**AIM OF THE EXERCISE**:
Present everything in the entries from the line containing "genus: Andryala" down to the line containing "genus: Cirsium", both included, as a numbered list with blank lines skipped and the pictures left out.

**INFORMATION PROVIDED**:
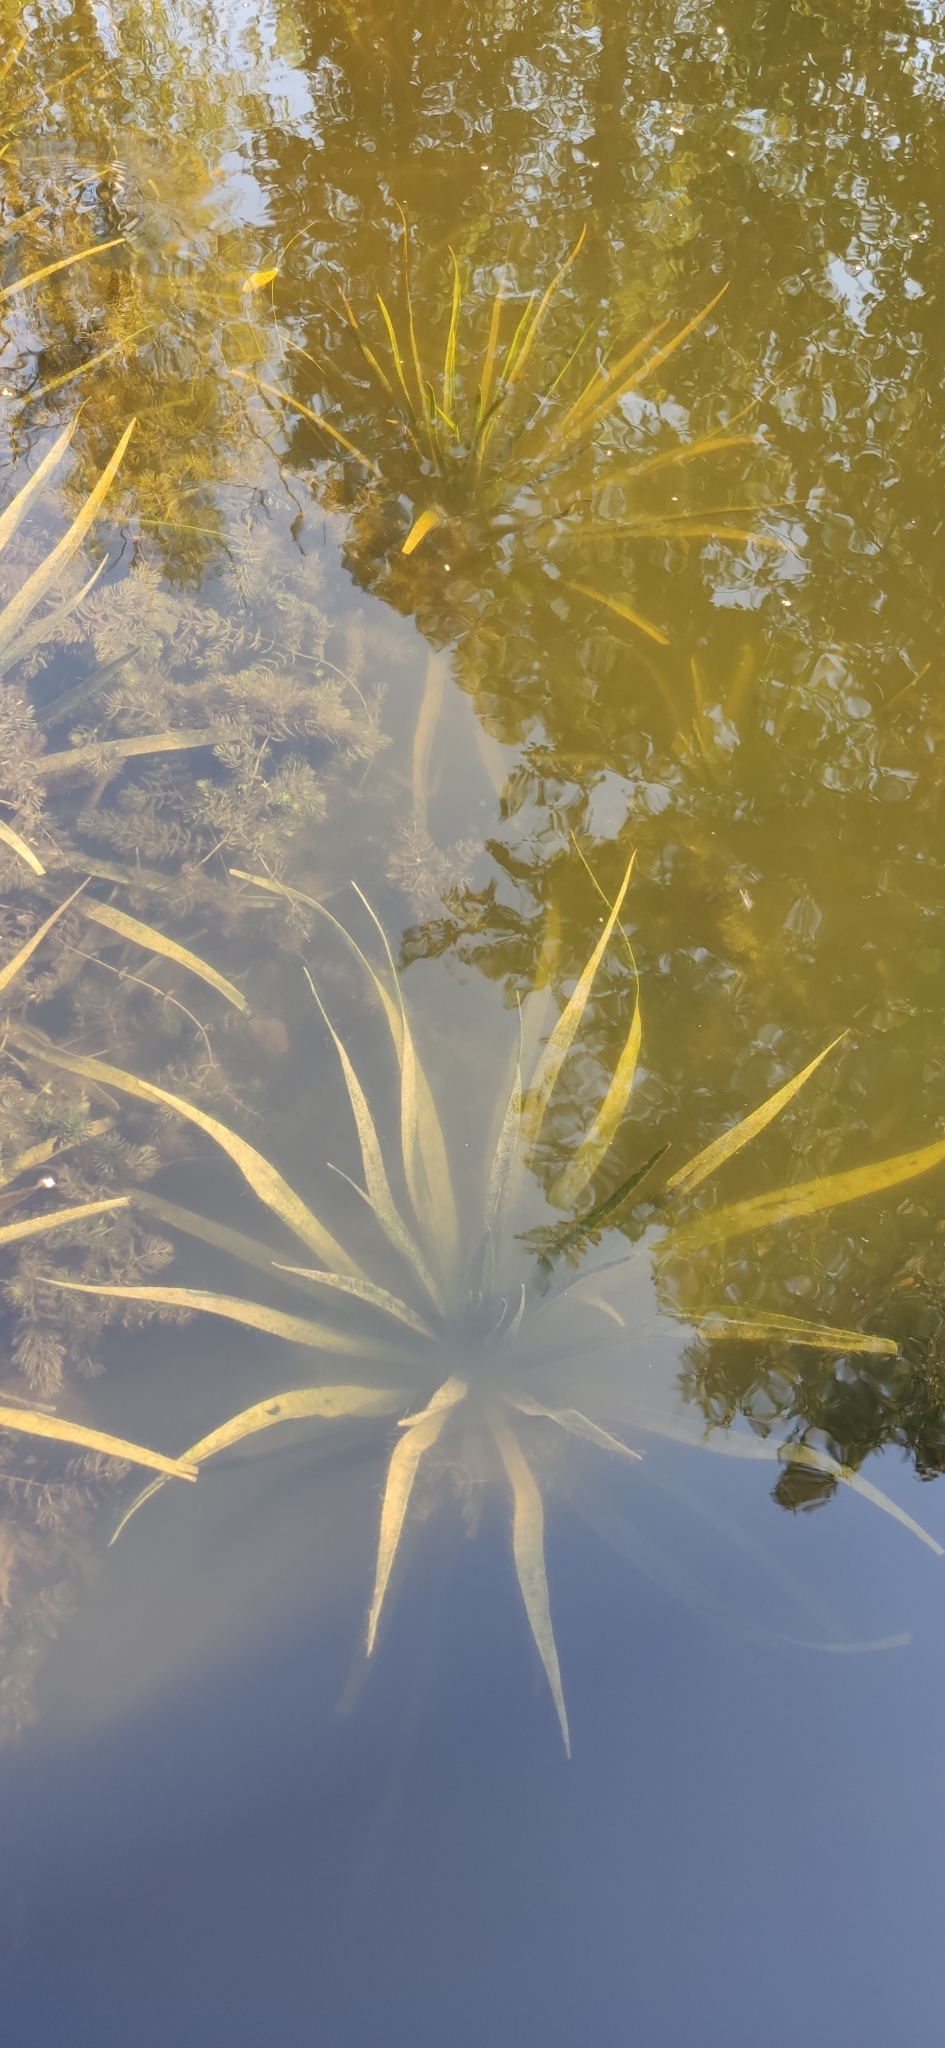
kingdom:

--

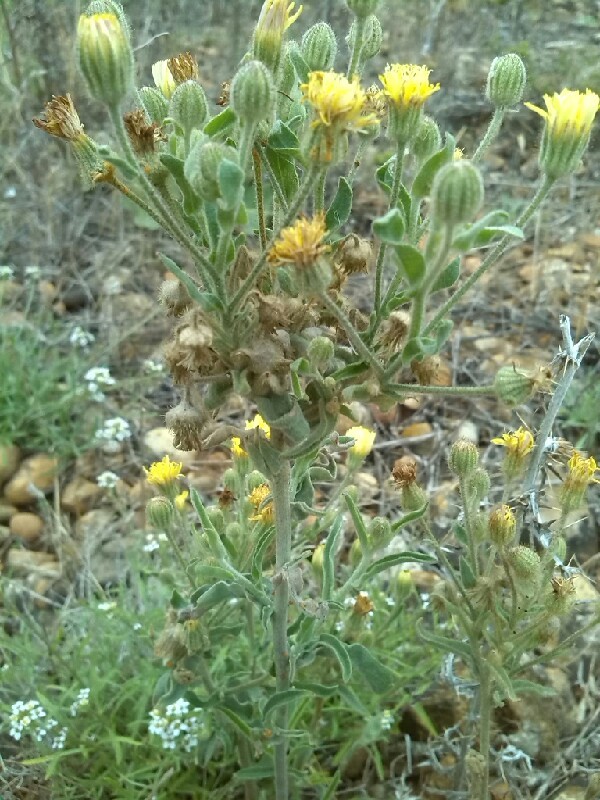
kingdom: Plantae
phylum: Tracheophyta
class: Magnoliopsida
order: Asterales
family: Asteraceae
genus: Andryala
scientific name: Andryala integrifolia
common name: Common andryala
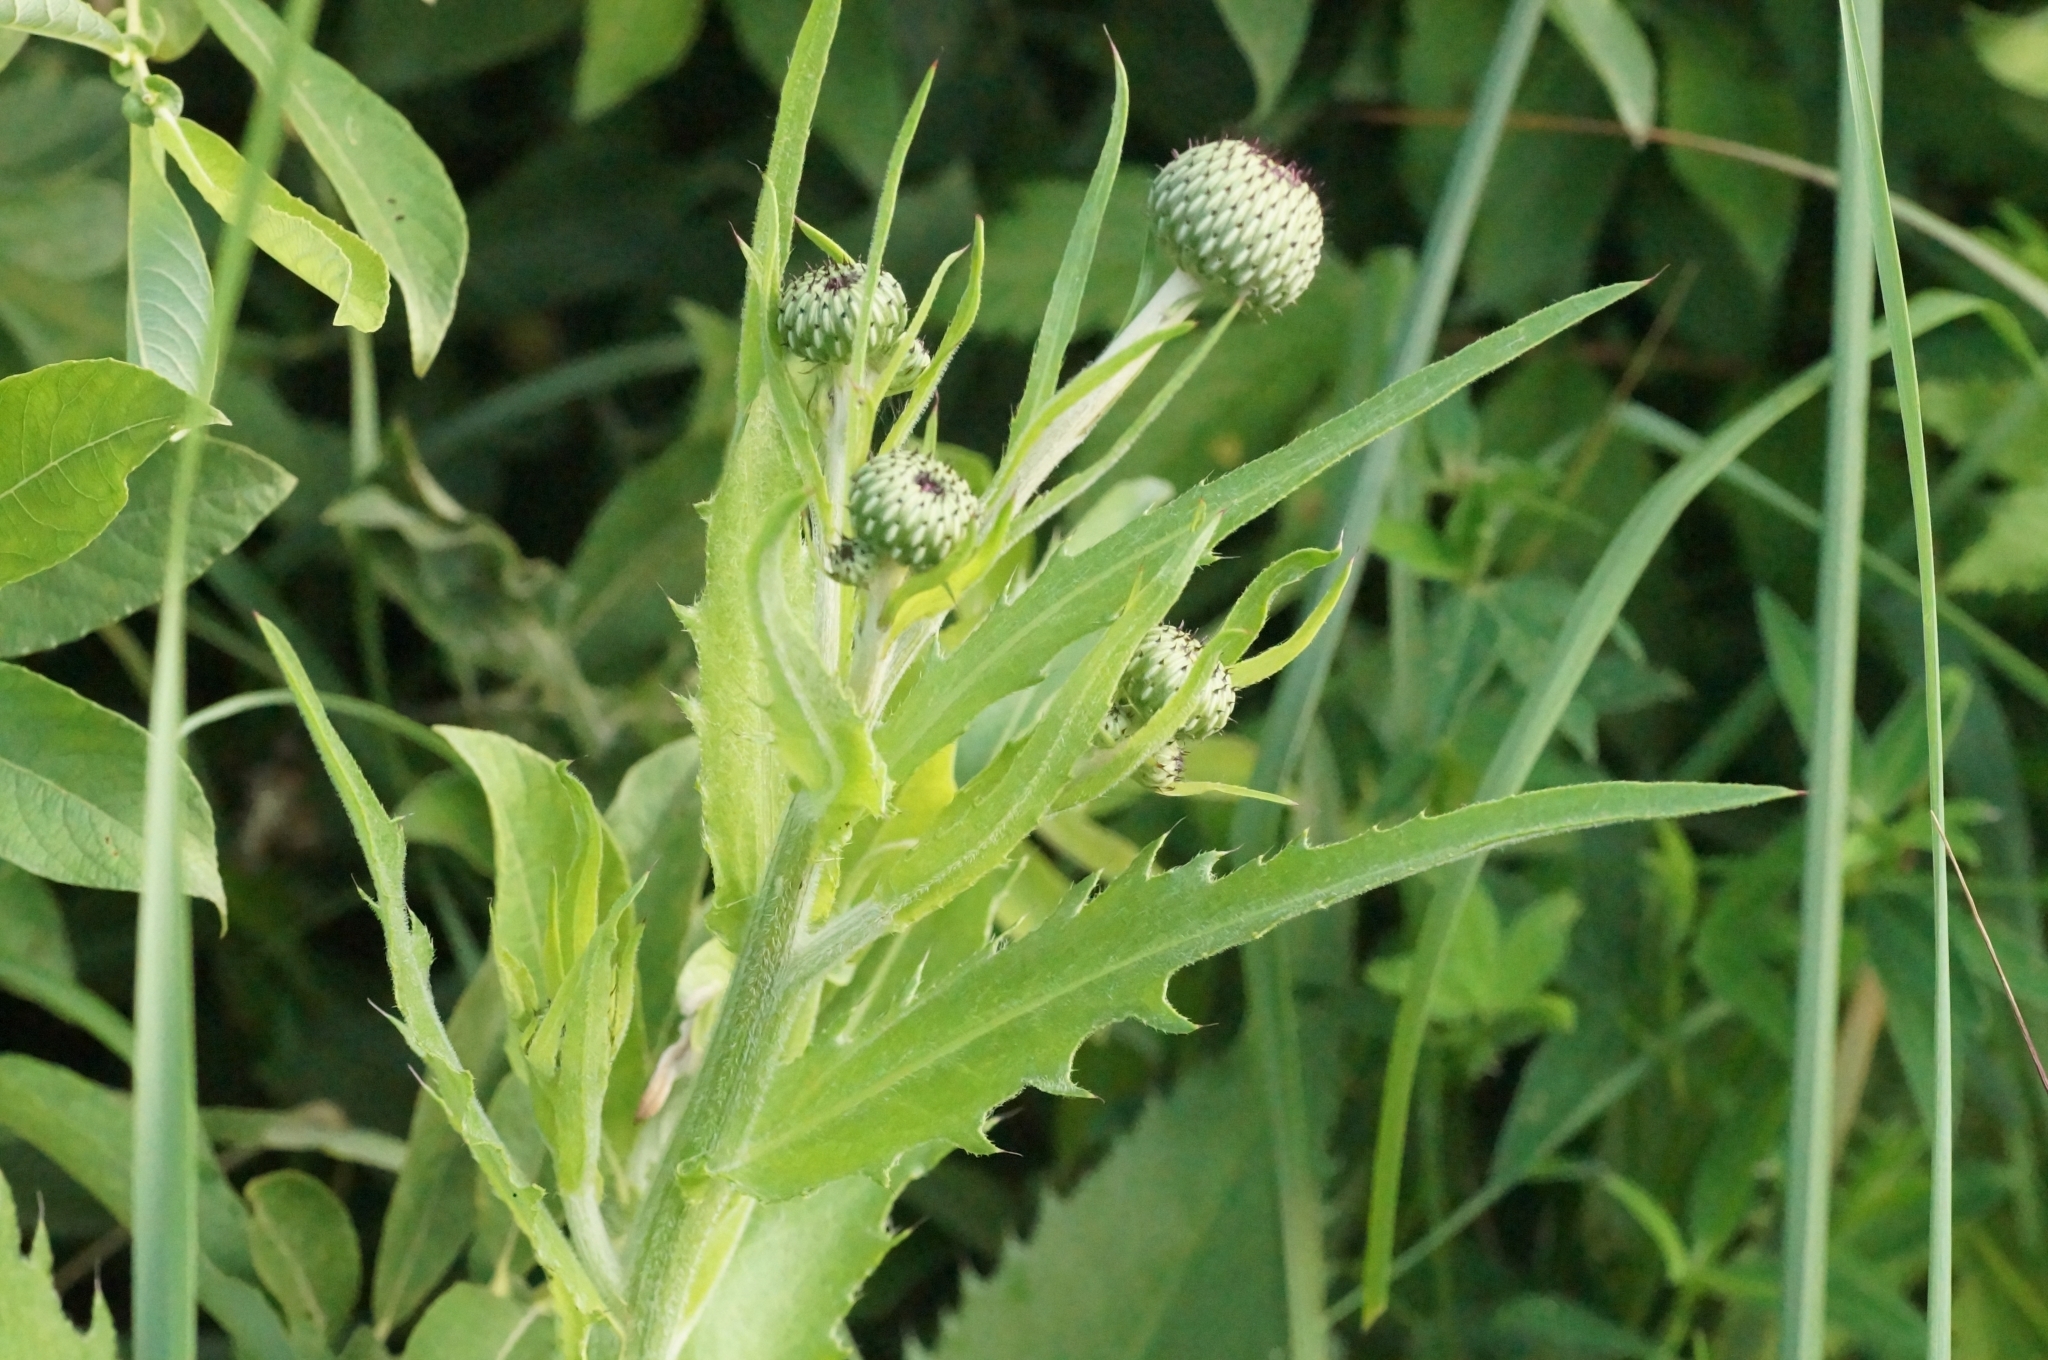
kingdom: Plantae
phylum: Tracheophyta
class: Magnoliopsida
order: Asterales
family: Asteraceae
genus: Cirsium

**OUTPUT FOR THIS EXERCISE**:
1. genus: Andryala
2. scientific name: Andryala integrifolia
3. common name: Common andryala
4. kingdom: Plantae
5. phylum: Tracheophyta
6. class: Magnoliopsida
7. order: Asterales
8. family: Asteraceae
9. genus: Cirsium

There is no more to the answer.